Philosophical Discipline in Chayon-Ryu

By Hsiu-Bun Hsu
2nd Gup Brown Belt

I believe I have learned much from studying Chayon-Ryu under Grandmaster Kim Soo. Combining and understanding the techniques and mental attitudes from Kung Fu, Judo, Hapkido, Tae Kwon Do and other martial arts, Grandmaster Kim Soo creates a holistic system; Chayon-Ryu - The Natural Way. The more knowledge I gained the more I realized that there is so much more knowledge that I want to learn and understand. Why do I want to learn martial arts? The questions might appear simple and straight forward. However, I believe that to answer such a question requires serious, careful thoughts. Many people today study martial arts to defend themselves, to improve physical fitness, or to gain self confidence. Chayon-Ryu is a system that can teach onw how to protect themselves, increase cardiovascular fitness and muscular fitness, and enhance self-image, however Chayon-Ryu can be much more.

Chayon-Ryu, the natural way, can be viewed as a philosophy which provides a positive approach to life. Chayon-Ryu promotes the use of one's own physical and mental energy and strength using natural motion. The Chayon-Ryu knowledge is a treasure passed down from one generation to another from Grandmaster Kim Soo to his students and from his students to all the Chayon-Ryu students all over the world. Grandmaster Kim Soo teaches his students that knowledge and wisdom are infinite and that learning Chayon-Ryu is a continual process. Chayon-Ryu emphasizes strong foundation and principle. Strong foundation comes from practice, patience, dedication, and sincerity. Proper practice allows continual refinement of basic techniques.

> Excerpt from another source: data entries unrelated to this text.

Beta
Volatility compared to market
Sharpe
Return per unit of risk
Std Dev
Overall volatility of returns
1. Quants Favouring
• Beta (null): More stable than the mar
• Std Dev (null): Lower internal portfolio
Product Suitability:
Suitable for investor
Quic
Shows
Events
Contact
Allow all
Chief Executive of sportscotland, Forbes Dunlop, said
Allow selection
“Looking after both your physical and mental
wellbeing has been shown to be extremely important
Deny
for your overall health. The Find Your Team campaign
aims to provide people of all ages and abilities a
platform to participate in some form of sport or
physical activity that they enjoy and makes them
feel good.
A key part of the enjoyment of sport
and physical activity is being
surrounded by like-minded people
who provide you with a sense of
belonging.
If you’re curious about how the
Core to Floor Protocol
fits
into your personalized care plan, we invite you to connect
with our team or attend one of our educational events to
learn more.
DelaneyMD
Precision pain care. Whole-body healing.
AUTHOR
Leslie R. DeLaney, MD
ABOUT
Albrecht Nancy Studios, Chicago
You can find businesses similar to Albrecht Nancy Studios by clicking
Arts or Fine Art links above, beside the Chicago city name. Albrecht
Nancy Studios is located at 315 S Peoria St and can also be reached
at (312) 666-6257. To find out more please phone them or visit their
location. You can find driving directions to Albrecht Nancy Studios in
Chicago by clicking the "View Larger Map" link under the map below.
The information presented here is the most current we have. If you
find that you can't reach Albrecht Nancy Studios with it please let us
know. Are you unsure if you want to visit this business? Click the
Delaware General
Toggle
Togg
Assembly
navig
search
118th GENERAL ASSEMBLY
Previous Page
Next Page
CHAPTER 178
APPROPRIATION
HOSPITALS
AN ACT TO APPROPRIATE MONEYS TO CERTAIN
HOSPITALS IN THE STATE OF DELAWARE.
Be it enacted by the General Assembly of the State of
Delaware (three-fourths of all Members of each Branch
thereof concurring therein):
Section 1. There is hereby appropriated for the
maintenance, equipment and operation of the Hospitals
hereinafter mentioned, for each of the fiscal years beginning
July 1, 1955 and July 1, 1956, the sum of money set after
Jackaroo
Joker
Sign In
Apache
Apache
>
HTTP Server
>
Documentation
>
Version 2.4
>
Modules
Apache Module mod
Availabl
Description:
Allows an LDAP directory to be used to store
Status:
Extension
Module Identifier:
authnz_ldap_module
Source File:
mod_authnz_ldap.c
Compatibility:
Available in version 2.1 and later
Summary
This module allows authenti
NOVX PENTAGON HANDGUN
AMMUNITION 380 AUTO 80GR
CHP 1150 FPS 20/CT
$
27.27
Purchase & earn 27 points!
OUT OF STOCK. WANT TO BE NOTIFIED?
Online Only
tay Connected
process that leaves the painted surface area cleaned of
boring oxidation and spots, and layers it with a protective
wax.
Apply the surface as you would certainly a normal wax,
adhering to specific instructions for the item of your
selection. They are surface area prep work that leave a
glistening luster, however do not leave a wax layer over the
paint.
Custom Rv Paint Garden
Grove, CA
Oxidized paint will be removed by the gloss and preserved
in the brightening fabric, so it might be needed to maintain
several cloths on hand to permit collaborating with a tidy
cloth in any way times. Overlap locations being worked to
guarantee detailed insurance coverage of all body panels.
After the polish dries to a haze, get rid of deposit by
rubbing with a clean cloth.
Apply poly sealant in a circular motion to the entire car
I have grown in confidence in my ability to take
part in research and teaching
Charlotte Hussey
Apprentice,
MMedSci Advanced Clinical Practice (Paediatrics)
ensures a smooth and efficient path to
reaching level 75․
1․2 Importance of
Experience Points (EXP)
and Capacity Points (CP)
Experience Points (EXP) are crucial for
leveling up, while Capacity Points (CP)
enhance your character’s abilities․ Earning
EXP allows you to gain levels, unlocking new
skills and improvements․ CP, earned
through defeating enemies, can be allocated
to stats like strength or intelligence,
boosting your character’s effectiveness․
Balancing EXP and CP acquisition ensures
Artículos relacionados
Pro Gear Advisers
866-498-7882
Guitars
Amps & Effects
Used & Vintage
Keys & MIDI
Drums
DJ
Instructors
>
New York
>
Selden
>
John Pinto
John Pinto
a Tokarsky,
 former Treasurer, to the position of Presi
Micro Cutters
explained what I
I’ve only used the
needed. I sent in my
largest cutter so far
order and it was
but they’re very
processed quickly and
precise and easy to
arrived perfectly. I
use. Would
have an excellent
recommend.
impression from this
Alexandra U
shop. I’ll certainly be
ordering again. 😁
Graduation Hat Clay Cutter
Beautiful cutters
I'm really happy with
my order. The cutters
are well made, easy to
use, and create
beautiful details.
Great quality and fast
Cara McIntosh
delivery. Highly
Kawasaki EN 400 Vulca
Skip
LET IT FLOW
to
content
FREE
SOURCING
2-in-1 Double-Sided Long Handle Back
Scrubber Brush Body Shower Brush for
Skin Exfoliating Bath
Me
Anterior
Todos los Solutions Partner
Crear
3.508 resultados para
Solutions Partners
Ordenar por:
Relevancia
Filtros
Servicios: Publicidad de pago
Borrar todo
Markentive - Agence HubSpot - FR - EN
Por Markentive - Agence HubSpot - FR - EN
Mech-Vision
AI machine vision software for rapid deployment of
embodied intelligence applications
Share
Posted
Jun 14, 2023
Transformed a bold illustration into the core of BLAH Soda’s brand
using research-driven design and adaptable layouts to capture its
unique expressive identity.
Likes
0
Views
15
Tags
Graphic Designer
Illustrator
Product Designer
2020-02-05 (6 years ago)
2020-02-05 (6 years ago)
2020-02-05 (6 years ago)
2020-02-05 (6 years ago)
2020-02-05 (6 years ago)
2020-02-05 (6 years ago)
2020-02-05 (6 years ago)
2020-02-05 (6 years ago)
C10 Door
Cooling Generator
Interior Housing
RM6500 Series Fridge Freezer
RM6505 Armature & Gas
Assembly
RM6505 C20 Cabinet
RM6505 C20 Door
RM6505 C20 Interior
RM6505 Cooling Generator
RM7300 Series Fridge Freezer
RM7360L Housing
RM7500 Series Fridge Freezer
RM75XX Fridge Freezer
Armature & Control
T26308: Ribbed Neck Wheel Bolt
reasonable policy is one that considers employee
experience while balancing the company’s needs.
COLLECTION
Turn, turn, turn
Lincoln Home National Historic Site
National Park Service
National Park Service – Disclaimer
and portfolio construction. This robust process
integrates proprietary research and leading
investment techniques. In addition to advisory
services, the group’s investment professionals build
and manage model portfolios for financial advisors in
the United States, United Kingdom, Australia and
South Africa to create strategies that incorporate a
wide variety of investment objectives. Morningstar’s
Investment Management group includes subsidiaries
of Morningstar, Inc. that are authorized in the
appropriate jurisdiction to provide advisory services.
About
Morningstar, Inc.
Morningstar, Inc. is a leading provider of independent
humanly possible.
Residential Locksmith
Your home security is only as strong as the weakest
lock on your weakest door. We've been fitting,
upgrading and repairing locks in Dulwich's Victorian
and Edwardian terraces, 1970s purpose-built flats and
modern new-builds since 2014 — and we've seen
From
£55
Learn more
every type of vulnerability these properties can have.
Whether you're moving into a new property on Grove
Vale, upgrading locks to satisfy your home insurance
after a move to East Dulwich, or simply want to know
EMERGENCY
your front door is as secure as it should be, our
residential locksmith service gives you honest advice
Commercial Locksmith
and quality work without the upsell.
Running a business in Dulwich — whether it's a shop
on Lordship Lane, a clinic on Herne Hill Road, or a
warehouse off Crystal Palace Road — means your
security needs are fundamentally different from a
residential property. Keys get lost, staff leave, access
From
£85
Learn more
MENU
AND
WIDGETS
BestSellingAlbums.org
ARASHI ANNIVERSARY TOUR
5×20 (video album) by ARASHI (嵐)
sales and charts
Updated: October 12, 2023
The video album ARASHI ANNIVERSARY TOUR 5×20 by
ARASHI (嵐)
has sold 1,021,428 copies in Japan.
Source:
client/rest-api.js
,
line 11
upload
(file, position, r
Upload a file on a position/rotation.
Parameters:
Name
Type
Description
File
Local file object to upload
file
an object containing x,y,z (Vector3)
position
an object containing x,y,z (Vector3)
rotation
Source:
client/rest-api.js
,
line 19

Having a good fundamental in the basic techniques is an important requirement for further elaboration of more difficult techniques and forms. The breathing and movement in the techniques strengthen the basics. Further more, the basic exercise can be viewed as a way of active meditation.

While sparring can help improve the cardiovascular system and self-defense, more importantly sparring is a form of dynamic expression of one's own body. Become more aware of one's self by knowing one's own and the opponent's limitation and abilities. Extend one's su ryong throug meditation and training. Know that the knowledge is infinite and the training is a contiuous lifetime process. Therefore, to gain the knowledge, wisdom and experience must come from continual practice and time. When Grandmaster Kim Soo tells the student to empty their mind it means to me to clear your mind to lose the distractions and prejudices and concentrate at the current task. This view can be applied to everyday life. To do a task one must remain focused while at the same time be prepared and open to other possibilities. The Chayon-Ryu system continues to evolve and improve.

As I gain more experience through training and being promoted to higher belt levels, I will commit myself to continue stregthening my basic foundation and improve my training methods.